**Records provided**
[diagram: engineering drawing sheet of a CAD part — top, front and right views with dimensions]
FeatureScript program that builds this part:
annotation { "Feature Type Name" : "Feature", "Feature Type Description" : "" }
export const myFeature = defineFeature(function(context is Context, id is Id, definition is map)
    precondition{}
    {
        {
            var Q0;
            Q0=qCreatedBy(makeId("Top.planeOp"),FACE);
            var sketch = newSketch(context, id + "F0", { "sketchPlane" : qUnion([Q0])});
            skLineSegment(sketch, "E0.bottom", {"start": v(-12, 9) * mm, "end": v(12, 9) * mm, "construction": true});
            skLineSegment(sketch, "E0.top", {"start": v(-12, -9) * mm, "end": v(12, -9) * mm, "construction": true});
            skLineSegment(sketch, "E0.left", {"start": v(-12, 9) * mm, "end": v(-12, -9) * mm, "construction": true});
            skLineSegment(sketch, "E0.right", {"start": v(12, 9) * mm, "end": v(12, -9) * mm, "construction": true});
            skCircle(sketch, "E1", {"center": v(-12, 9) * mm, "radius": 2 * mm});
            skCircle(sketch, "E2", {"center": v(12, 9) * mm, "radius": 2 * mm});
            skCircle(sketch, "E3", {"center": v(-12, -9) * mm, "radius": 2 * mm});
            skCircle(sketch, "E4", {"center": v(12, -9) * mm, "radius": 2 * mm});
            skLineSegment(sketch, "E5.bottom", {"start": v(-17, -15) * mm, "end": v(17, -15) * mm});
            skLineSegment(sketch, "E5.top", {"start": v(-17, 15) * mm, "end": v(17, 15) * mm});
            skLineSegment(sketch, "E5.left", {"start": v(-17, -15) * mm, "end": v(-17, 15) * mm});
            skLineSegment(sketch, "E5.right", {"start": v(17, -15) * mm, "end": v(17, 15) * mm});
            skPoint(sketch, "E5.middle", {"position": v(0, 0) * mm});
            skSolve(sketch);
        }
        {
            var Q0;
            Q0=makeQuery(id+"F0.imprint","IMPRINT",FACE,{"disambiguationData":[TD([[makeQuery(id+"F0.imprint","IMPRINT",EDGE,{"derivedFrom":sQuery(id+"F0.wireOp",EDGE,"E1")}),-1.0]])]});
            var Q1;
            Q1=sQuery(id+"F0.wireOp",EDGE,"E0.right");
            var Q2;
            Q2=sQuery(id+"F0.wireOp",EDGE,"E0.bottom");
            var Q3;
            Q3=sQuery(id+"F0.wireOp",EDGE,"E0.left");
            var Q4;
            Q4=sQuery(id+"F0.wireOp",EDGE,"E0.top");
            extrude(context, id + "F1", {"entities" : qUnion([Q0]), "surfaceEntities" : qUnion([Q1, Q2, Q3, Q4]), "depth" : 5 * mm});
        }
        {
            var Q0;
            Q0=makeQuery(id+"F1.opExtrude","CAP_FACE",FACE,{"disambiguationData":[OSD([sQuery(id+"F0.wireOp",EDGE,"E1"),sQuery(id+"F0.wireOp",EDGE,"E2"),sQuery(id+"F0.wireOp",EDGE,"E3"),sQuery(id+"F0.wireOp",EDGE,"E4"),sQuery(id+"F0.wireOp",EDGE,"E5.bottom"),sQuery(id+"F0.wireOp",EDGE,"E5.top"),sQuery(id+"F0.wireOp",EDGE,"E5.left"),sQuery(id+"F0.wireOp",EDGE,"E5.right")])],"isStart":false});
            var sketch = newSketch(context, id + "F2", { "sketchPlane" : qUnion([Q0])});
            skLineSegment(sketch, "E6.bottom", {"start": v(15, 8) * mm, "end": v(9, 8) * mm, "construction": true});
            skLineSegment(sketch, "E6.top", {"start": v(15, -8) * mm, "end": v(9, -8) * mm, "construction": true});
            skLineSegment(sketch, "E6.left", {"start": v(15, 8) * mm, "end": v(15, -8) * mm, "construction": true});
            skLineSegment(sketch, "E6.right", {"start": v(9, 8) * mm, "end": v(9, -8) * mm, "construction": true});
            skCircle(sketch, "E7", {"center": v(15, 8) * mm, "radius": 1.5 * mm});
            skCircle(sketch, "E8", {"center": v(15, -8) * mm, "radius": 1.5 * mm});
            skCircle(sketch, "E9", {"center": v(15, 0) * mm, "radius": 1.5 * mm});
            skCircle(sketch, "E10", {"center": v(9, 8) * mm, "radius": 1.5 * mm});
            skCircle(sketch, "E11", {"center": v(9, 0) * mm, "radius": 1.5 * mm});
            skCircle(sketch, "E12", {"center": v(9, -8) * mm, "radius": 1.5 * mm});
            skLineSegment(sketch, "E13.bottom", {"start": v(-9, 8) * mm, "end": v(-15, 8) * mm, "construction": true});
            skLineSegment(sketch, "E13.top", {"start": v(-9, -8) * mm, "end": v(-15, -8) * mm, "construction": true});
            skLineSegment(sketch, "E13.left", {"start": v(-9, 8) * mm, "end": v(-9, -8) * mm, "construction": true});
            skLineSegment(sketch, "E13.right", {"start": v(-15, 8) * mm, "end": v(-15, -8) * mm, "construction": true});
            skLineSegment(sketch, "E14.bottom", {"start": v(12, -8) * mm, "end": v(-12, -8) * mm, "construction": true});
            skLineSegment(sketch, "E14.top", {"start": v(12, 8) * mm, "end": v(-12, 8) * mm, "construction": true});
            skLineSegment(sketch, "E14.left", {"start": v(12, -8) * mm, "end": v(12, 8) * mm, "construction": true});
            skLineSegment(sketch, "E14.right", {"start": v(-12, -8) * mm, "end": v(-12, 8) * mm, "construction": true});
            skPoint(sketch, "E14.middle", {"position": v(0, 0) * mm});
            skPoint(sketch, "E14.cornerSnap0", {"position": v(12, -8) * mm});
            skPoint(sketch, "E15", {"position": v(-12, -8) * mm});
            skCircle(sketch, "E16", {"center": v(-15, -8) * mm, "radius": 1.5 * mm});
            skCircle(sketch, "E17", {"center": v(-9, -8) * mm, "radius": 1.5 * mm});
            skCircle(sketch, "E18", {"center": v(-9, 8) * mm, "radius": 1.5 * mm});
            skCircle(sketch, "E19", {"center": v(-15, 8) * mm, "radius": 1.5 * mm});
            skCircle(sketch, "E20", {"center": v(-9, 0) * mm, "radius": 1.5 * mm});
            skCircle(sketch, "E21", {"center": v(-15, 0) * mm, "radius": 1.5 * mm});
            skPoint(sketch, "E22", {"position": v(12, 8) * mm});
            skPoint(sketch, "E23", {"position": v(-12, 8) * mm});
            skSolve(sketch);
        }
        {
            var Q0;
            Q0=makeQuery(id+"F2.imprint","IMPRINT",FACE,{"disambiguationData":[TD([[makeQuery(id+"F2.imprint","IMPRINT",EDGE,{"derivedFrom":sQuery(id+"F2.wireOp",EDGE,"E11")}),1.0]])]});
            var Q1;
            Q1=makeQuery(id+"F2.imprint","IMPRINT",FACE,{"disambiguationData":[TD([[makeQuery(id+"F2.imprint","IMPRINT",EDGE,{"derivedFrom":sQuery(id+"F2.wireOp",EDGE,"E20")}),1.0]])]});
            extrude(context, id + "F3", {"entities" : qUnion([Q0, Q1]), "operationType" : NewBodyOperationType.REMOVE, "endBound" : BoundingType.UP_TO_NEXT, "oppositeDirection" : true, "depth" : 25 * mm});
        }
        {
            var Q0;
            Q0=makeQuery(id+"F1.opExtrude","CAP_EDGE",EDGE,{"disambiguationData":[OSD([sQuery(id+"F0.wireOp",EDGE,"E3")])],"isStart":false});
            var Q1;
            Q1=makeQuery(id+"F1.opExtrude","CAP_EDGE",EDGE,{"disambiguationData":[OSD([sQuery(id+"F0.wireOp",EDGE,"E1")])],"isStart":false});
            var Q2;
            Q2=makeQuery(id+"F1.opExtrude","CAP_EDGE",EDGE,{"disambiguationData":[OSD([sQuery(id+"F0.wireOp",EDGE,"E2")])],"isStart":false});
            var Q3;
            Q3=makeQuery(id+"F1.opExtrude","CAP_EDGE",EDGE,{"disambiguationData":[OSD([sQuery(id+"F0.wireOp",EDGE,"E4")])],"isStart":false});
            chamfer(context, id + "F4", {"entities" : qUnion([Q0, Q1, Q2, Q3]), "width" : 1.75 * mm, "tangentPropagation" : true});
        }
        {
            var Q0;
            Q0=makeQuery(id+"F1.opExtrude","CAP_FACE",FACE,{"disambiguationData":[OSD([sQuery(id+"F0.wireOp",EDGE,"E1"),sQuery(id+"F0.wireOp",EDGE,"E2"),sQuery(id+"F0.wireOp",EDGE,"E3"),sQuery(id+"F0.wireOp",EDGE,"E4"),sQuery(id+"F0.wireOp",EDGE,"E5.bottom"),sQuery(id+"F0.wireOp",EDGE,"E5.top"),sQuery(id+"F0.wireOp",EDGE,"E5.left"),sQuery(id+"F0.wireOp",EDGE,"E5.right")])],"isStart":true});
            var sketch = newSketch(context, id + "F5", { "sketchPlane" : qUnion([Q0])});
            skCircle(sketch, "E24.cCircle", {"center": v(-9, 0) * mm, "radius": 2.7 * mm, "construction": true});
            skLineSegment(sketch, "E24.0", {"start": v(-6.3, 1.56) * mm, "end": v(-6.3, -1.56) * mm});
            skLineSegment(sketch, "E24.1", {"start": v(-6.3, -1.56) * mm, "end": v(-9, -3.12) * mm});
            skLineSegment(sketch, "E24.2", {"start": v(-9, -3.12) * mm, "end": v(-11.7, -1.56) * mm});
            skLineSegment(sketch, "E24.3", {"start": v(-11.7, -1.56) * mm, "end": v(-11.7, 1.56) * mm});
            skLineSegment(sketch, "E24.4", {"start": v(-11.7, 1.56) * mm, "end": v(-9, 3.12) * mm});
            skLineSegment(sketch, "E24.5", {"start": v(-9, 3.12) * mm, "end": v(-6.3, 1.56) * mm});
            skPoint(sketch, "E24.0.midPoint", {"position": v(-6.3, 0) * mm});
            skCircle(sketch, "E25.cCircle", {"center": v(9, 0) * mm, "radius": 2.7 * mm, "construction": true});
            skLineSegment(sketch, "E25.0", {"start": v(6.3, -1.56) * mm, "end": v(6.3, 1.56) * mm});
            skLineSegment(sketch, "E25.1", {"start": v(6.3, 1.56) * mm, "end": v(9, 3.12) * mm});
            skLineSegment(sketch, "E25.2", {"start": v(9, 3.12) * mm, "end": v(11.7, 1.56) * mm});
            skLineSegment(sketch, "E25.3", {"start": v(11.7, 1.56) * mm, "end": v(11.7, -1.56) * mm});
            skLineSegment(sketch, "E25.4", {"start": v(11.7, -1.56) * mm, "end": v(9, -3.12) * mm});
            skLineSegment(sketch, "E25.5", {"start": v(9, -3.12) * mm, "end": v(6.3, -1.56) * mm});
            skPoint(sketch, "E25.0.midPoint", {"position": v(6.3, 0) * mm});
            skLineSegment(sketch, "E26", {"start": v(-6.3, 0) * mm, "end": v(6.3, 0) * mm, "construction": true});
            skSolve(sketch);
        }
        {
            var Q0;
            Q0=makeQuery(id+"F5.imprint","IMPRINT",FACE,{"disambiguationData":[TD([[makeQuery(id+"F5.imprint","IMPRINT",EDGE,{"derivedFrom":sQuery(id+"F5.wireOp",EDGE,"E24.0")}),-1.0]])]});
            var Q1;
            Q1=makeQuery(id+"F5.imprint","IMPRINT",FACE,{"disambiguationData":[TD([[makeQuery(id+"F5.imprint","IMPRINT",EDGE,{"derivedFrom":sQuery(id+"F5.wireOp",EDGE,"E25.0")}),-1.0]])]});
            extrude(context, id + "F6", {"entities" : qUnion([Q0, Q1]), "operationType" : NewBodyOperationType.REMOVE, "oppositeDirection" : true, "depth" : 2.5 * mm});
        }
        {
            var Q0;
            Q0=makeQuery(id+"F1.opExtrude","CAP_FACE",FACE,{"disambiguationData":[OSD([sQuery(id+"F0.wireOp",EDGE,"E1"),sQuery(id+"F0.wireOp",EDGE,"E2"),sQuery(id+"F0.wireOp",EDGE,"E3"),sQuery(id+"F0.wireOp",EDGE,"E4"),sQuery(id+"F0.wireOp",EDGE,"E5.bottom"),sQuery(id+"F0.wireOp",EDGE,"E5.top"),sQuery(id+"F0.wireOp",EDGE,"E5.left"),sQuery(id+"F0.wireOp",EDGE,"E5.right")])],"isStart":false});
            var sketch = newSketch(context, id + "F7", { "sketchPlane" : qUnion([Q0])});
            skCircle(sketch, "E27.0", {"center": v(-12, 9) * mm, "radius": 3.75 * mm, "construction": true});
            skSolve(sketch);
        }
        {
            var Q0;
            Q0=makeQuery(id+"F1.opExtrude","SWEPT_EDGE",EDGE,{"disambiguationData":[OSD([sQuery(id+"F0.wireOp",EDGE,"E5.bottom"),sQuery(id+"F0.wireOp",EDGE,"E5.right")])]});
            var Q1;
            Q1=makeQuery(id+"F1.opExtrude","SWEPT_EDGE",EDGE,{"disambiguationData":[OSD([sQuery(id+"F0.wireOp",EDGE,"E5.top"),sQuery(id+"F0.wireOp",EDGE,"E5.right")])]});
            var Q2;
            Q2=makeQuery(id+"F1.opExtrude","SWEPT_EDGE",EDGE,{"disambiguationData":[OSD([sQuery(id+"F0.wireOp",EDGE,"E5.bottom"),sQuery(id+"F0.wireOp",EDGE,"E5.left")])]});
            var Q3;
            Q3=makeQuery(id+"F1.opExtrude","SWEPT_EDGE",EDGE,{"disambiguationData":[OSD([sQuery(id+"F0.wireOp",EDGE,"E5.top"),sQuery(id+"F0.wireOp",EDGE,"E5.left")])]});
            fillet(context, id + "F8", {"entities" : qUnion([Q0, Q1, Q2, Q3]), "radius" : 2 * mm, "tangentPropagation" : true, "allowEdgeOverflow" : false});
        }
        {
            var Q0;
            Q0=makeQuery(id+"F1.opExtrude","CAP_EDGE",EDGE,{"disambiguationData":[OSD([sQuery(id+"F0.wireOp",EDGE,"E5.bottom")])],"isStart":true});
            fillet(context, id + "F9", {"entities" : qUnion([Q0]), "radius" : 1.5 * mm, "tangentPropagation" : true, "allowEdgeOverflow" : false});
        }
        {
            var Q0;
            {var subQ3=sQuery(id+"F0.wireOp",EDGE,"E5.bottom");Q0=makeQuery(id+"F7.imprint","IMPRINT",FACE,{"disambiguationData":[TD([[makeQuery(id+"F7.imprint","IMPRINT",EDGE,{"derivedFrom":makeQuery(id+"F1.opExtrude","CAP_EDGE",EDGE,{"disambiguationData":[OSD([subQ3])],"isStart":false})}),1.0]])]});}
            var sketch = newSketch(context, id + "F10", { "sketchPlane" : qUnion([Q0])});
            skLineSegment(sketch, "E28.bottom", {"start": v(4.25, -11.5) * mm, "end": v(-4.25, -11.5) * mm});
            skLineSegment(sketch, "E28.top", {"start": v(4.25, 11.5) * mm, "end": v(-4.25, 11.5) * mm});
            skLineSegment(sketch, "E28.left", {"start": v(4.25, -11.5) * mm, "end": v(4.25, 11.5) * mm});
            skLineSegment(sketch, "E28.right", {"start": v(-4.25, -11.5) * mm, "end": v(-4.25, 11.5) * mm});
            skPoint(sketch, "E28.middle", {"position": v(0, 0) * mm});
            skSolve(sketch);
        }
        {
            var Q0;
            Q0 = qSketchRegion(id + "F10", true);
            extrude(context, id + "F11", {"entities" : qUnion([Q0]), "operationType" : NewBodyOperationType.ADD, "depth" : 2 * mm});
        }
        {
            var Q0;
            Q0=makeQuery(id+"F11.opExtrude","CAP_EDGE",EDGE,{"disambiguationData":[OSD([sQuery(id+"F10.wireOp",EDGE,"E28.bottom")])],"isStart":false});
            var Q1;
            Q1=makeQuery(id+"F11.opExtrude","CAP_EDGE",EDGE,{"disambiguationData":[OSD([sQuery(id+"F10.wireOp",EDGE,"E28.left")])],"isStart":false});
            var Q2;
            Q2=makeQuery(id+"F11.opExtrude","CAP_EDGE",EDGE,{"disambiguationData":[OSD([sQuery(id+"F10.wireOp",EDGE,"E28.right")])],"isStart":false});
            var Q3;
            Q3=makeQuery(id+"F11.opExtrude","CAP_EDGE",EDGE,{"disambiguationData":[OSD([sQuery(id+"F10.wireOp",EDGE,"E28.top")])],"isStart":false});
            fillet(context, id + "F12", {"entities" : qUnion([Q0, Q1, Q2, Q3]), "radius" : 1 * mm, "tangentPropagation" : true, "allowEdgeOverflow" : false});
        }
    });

**To be done**
Copy the items above word for word, from their first line up to and including the line that contains "export const myFeature".

**Output for this task**
[diagram: engineering drawing sheet of a CAD part — top, front and right views with dimensions]
FeatureScript program that builds this part:
annotation { "Feature Type Name" : "Feature", "Feature Type Description" : "" }
export const myFeature = defineFeature(function(context is Context, id is Id, definition is map)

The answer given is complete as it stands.